İhtilaf konusu motorlu taşıtlar vergisi ve gecikme zammının … adına tahakkuk ettirilip tahsil edilmesi, düzeltme ve şikayet yoluna adı geçen şahıs tarafından başvurulması, davanın yine bu şahsın vekili tarafından açılması, mahkeme kararında da davacı olarak …’nın gösterilmesi karşısında, olayda, … Türkiye Limited Şirketinin davada taraf olduğunun kabulü mümkün olmadığından, adı geçen şirketin temyiz isteminin ehliyet yönünden reddi gerekmektedir.
Davacı …’nın temyiz istemine gelince;
213 sayılı Vergi Usul Kanununun 125’inci maddesinde; vergi mahkemesi, bölge idare mahkemesi ve Danıştaydan geçmiş olan muamelelerde vergi hataları bulunduğu takdirde, bu hataların, yargı kararları kesinleşmiş olsa bile, evvelki maddelerde yazılı usul dairesinde düzeltilebileceği, şu kadar ki, düzeltmenin yapılabilmesi için hatalar hakkında anılan yargı mercileri tarafından bir karar verilmemiş olmasının şart olduğu hükme bağlanmıştır.
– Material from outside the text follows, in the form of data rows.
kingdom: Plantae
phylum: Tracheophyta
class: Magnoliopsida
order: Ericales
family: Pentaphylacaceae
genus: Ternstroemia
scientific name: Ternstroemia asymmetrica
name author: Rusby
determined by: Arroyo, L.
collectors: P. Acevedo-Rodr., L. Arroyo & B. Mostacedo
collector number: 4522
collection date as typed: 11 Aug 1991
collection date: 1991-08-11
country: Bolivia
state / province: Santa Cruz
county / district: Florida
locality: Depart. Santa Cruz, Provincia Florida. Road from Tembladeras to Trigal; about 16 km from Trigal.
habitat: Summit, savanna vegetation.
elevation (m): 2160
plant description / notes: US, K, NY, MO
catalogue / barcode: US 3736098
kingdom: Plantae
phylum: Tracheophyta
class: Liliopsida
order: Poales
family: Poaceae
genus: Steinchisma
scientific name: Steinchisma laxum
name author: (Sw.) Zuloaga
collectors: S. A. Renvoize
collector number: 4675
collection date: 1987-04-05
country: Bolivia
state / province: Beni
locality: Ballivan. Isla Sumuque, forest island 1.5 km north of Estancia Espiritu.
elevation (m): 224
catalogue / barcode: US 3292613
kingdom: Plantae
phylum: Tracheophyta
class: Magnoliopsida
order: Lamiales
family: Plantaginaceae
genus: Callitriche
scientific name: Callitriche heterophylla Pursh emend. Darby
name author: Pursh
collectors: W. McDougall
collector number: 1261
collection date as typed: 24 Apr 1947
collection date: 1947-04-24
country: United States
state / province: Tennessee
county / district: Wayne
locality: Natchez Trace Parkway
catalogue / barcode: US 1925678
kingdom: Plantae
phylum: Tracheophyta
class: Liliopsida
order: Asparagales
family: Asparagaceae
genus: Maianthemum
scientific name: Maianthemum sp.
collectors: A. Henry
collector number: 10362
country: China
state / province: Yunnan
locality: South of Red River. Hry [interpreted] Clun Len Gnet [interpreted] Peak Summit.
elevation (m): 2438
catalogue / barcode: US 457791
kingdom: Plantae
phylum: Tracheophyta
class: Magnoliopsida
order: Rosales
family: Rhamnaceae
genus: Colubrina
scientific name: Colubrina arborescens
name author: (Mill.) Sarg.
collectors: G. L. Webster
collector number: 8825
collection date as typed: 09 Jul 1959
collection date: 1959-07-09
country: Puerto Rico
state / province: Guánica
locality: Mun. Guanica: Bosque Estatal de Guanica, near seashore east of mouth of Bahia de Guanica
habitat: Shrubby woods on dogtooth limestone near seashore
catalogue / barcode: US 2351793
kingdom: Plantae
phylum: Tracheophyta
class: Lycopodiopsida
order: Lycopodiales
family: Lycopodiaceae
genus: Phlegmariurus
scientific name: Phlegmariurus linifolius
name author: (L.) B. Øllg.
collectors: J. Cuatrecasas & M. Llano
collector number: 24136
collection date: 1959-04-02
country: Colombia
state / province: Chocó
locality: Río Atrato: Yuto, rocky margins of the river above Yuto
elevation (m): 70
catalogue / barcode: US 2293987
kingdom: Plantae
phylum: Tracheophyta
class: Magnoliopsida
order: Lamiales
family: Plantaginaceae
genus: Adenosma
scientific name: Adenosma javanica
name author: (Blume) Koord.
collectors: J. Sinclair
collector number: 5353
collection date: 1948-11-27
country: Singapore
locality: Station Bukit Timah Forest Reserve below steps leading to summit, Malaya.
Vergi Usul Kanunundaki bu hüküm karşısında, uyuşmazlık konusu motorlu taşıtlar vergisi ve gecikme zammını dava konusu yapmış olması ve bu davaların aleyhine sonuçlanmış olması, davacının düzeltme ve şikayet yoluna başvurmasına engel değildir. Ancak, daha önce vergi mahkemesinde açılan davada da uyuşmazlık konusu aracın 1695 kg olduğundan bahisle davacıdan motorlu taşıtlar vergisi ve gecikme zammı tahsil edilmesi yolunda tesis edilen işlemin hukuka uygun olup olmadığı hususu incelenmiş olduğundan, aracın ağırlığının tespit edildiği gibi 1695 kg değil, 1561 kg olduğundan bahisle bilahare düzeltme-şikayet yoluna başvurulmak suretiyle açılan işbu davada, aynı kanunun incelenmesine olanak bulunmadığından, mahkemece davanın reddinde isabetsizlik görülmemiştir.
Açıklanan nedenlerle, … Türkiye Limited Şirketinin temyiz isteminin ehliyet yönünden reddine, davacı …’nın temyiz isteminin ise reddine; mahkeme kararının onanmasına; … lira maktu karar harcının davacıdan alınmasına, 5.10.1999 gününde oybirliği ile karar verildi.